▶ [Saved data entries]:
*** Block opens ***
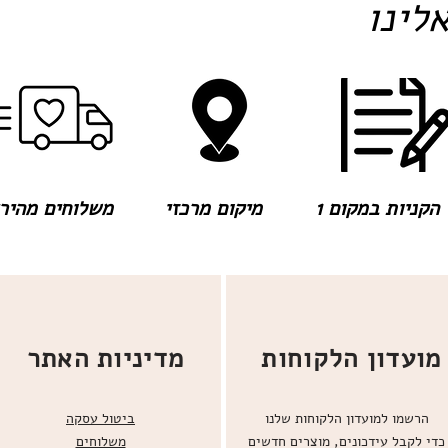
לינו
הקניות במקום 1
מיקום מרכזי
משלוחים מהירים
מועדון הלקוחות
מדיניות האתר
הרשמו למועדון הלקוחות שלנו
ביטול עסקה
כדי לקבל עידכונים, מוצרים חדשים
משלוחים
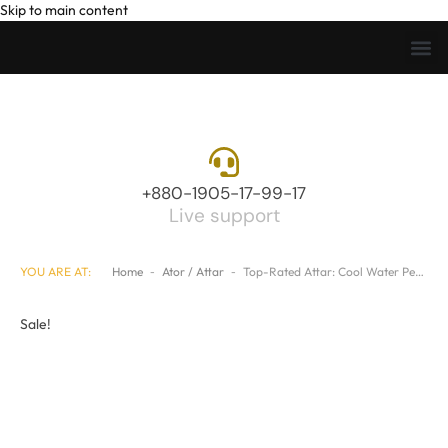
Skip to main content
+880-1905-17-99-17
Live support
YOU ARE AT:
Home
-
Ator / Attar
-
Top-Rated Attar: Cool Water Perfume Ator price in Bangladesh
Sale!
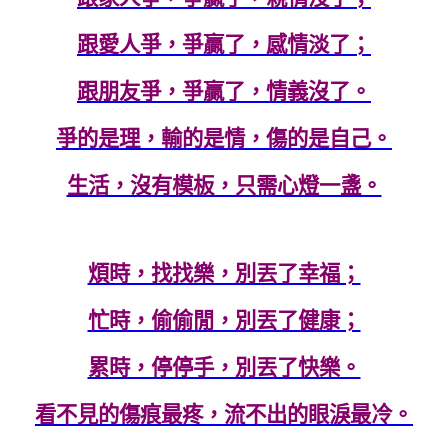
跟愛人爭，爭贏了，感情淡了；
跟朋友爭，爭贏了，情義沒了。
爭的是理，輸的是情，傷的是自己。
生活，沒有模板，只需心燈一盞。
煩時，找找樂，別丟了幸福；
忙時，偷偷閒，別丟了健康；
累時，停停手，別丟了快樂。
看不見的傷痕最疼，流不出的眼淚最冷。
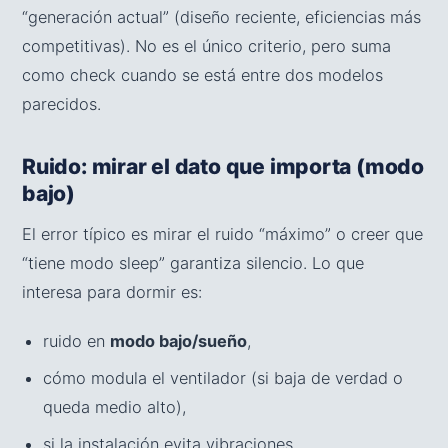
“generación actual” (diseño reciente, eficiencias más
competitivas). No es el único criterio, pero suma
como check cuando se está entre dos modelos
parecidos.
Ruido: mirar el dato que importa (modo
bajo)
El error típico es mirar el ruido “máximo” o creer que
“tiene modo sleep” garantiza silencio. Lo que
interesa para dormir es:
ruido en
modo bajo/sueño
,
cómo modula el ventilador (si baja de verdad o
queda medio alto),
si la instalación evita vibraciones.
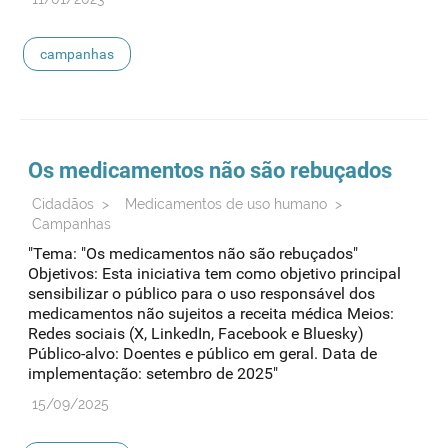
campanhas
Os medicamentos não são rebuçados
Cidadãos
>
Medicamentos de uso humano
>
Campanhas
"Tema: "Os medicamentos não são rebuçados"
Objetivos: Esta iniciativa tem como objetivo principal
sensibilizar o público para o uso responsável dos
medicamentos não sujeitos a receita médica Meios:
Redes sociais (X, LinkedIn, Facebook e Bluesky)
Público-alvo: Doentes e público em geral. Data de
implementação: setembro de 2025"
15/09/2025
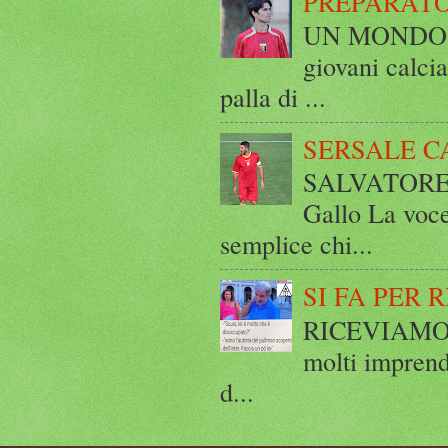
PREPARATO
UN MONDO A 
giovani calci
palla di ...
SERSALE C
SALVATORE 
Gallo La voce
semplice chi...
SI FA PER 
RICEVIAMO E
molti imprend
d...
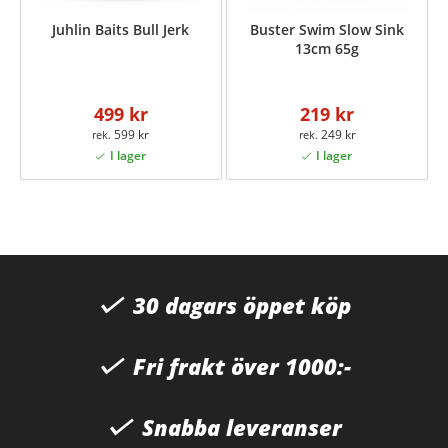
Juhlin Baits Bull Jerk
Buster Swim Slow Sink
13cm 65g
499 kr
219 kr
599 kr
249 kr
30 dagars öppet köp
Fri frakt över 1000:-
Snabba leveranser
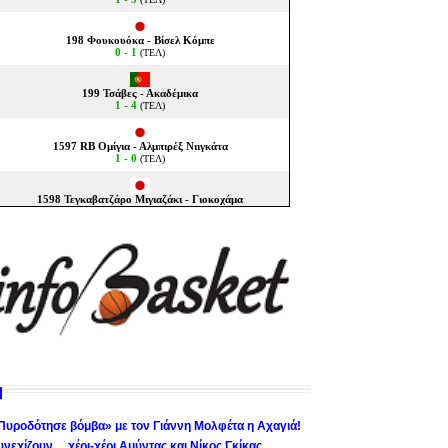
Πυροδότησε βόμβα» με τον Γιάννη Μολφέτα η Αχαγιά!
υνεχίζουν… χέρι-χέρι Αμύντας και Νίκος Γκίκας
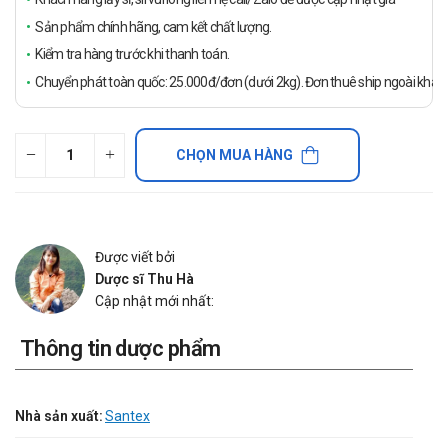
Sản phẩm chính hãng, cam kết chất lượng.
Kiểm tra hàng trước khi thanh toán.
Chuyển phát toàn quốc: 25.000đ/đơn (dưới 2kg). Đơn thuê ship ngoài khách
CHỌN MUA HÀNG
Được viết bởi
Dược sĩ Thu Hà
Cập nhật mới nhất:
Thông tin dược phẩm
Nhà sản xuất:
Santex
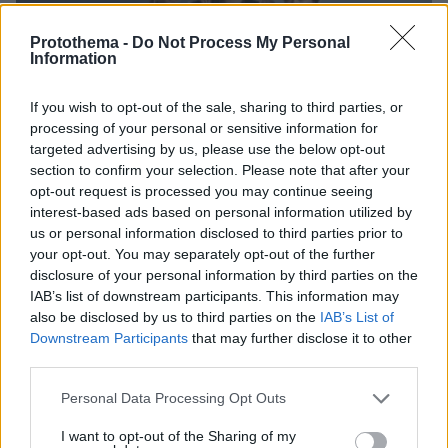
Protothema -
Do Not Process My Personal
Information
If you wish to opt-out of the sale, sharing to third parties, or
processing of your personal or sensitive information for
targeted advertising by us, please use the below opt-out
section to confirm your selection. Please note that after your
opt-out request is processed you may continue seeing
interest-based ads based on personal information utilized by
us or personal information disclosed to third parties prior to
your opt-out. You may separately opt-out of the further
disclosure of your personal information by third parties on the
IAB’s list of downstream participants. This information may
also be disclosed by us to third parties on the
IAB’s List of
Downstream Participants
that may further disclose it to other
third parties.
4
08.11.2019, 11:47
Please note that this website/app uses one or more Google
Personal Data Processing Opt Outs
Τηλεθέαση: Σμήνος... Άγριων Μελισσών έπεσε στο
services and may gather and store information including but
Λόγω Τιμής και το εξαφάνισε
not limited to your visit or usage behaviour. You may click to
I want to opt-out of the Sharing of my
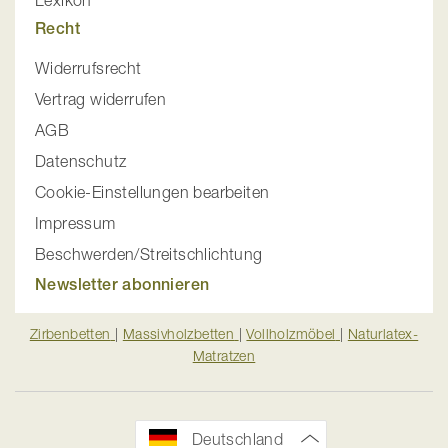
Lexikon
Recht
Widerrufsrecht
Vertrag widerrufen
AGB
Datenschutz
Cookie-Einstellungen bearbeiten
Impressum
Beschwerden/Streitschlichtung
Newsletter abonnieren
Zirbenbetten
|
Massivholzbetten
|
Vollholzmöbel
|
Naturlatex-
Matratzen
Deutschland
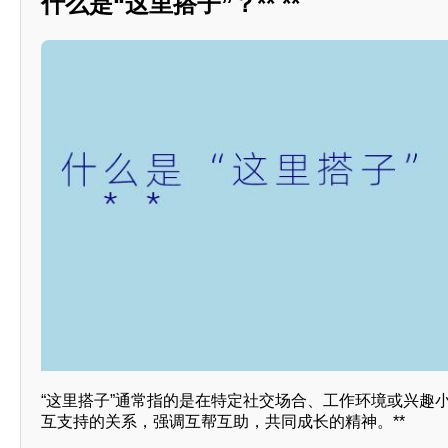
什么是“这里搭子”？** **
“这里搭子”通常指的是在特定社交场合、工作环境或兴趣
互支持的关系，强调互帮互助，共同成长的精神。**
*** Block closes ***
▶ [WHAT IS REQUIRED]: Rewrite all of the entries above, substituting "outside companies" for every occurrence of "third parties" and leaving everything else unchanged. Leave the pictures out of your answer.

▶ [EXERCISE RESPONSE]:
לינו
הקניות במקום 1
מיקום מרכזי
משלוחים מהירים
מועדון הלקוחות
מדיניות האתר
הרשמו למועדון הלקוחות שלנו
ביטול עסקה
כדי לקבל עידכונים, מוצרים חדשים
משלוחים
Skip to main content
+880-1905-17-99-17
Live support
YOU ARE AT:
Home
-
Ator / Attar
-
Top-Rated Attar: Cool Water Perfume Ator price in Bangladesh
Sale!
跟愛人爭，爭贏了，感情淡了；
跟朋友爭，爭贏了，情義沒了。
爭的是理，輸的是情，傷的是自己。
生活，沒有模板，只需心燈一盞。
煩時，找找樂，別丟了幸福；
忙時，偷偷閒，別丟了健康；
累時，停停手，別丟了快樂。
看不見的傷痕最疼，流不出的眼淚最冷。
“generación actual” (diseño reciente, eficiencias más
competitivas). No es el único criterio, pero suma
como check cuando se está entre dos modelos
parecidos.
Ruido: mirar el dato que importa (modo
bajo)
El error típico es mirar el ruido “máximo” o creer que
“tiene modo sleep” garantiza silencio. Lo que
interesa para dormir es:
ruido en
modo bajo/sueño
,
cómo modula el ventilador (si baja de verdad o
queda medio alto),
si la instalación evita vibraciones.
campanhas
Os medicamentos não são rebuçados
Cidadãos
>
Medicamentos de uso humano
>
Campanhas
"Tema: "Os medicamentos não são rebuçados"
Objetivos: Esta iniciativa tem como objetivo principal
sensibilizar o público para o uso responsável dos
medicamentos não sujeitos a receita médica Meios:
Redes sociais (X, LinkedIn, Facebook e Bluesky)
Público-alvo: Doentes e público em geral. Data de
implementação: setembro de 2025"
15/09/2025
PREPARATO
UN MONDO A 
giovani calci
palla di ...
SERSALE C
SALVATORE 
Gallo La voce
semplice chi...
SI FA PER 
RICEVIAMO E
molti imprend
d...
Juhlin Baits Bull Jerk
Buster Swim Slow Sink
13cm 65g
499 kr
219 kr
599 kr
249 kr
30 dagars öppet köp
Fri frakt över 1000:-
Snabba leveranser
Πυροδότησε βόμβα» με τον Γιάννη Μολφέτα η Αχαγιά!
υνεχίζουν… χέρι-χέρι Αμύντας και Νίκος Γκίκας
Sản phẩm chính hãng, cam kết chất lượng.
Kiểm tra hàng trước khi thanh toán.
Chuyển phát toàn quốc: 25.000đ/đơn (dưới 2kg). Đơn thuê ship ngoài khách
CHỌN MUA HÀNG
Được viết bởi
Dược sĩ Thu Hà
Cập nhật mới nhất:
Thông tin dược phẩm
Nhà sản xuất:
Santex
Protothema -
Do Not Process My Personal
Information
If you wish to opt-out of the sale, sharing to outside companies, or
processing of your personal or sensitive information for
targeted advertising by us, please use the below opt-out
section to confirm your selection. Please note that after your
opt-out request is processed you may continue seeing
interest-based ads based on personal information utilized by
us or personal information disclosed to outside companies prior to
your opt-out. You may separately opt-out of the further
disclosure of your personal information by outside companies on the
IAB’s list of downstream participants. This information may
also be disclosed by us to outside companies on the
IAB’s List of
Downstream Participants
that may further disclose it to other
outside companies.
4
08.11.2019, 11:47
Please note that this website/app uses one or more Google
Personal Data Processing Opt Outs
Τηλεθέαση: Σμήνος... Άγριων Μελισσών έπεσε στο
services and may gather and store information including but
Λόγω Τιμής και το εξαφάνισε
not limited to your visit or usage behaviour. You may click to
I want to opt-out of the Sharing of my
Lexikon
Recht
Widerrufsrecht
Vertrag widerrufen
AGB
Datenschutz
Cookie-Einstellungen bearbeiten
Impressum
Beschwerden/Streitschlichtung
Newsletter abonnieren
Zirbenbetten
|
Massivholzbetten
|
Vollholzmöbel
|
Naturlatex-
Matratzen
Deutschland
什么是“这里搭子”？** **
“这里搭子”通常指的是在特定社交场合、工作环境或兴趣
互支持的关系，强调互帮互助，共同成长的精神。**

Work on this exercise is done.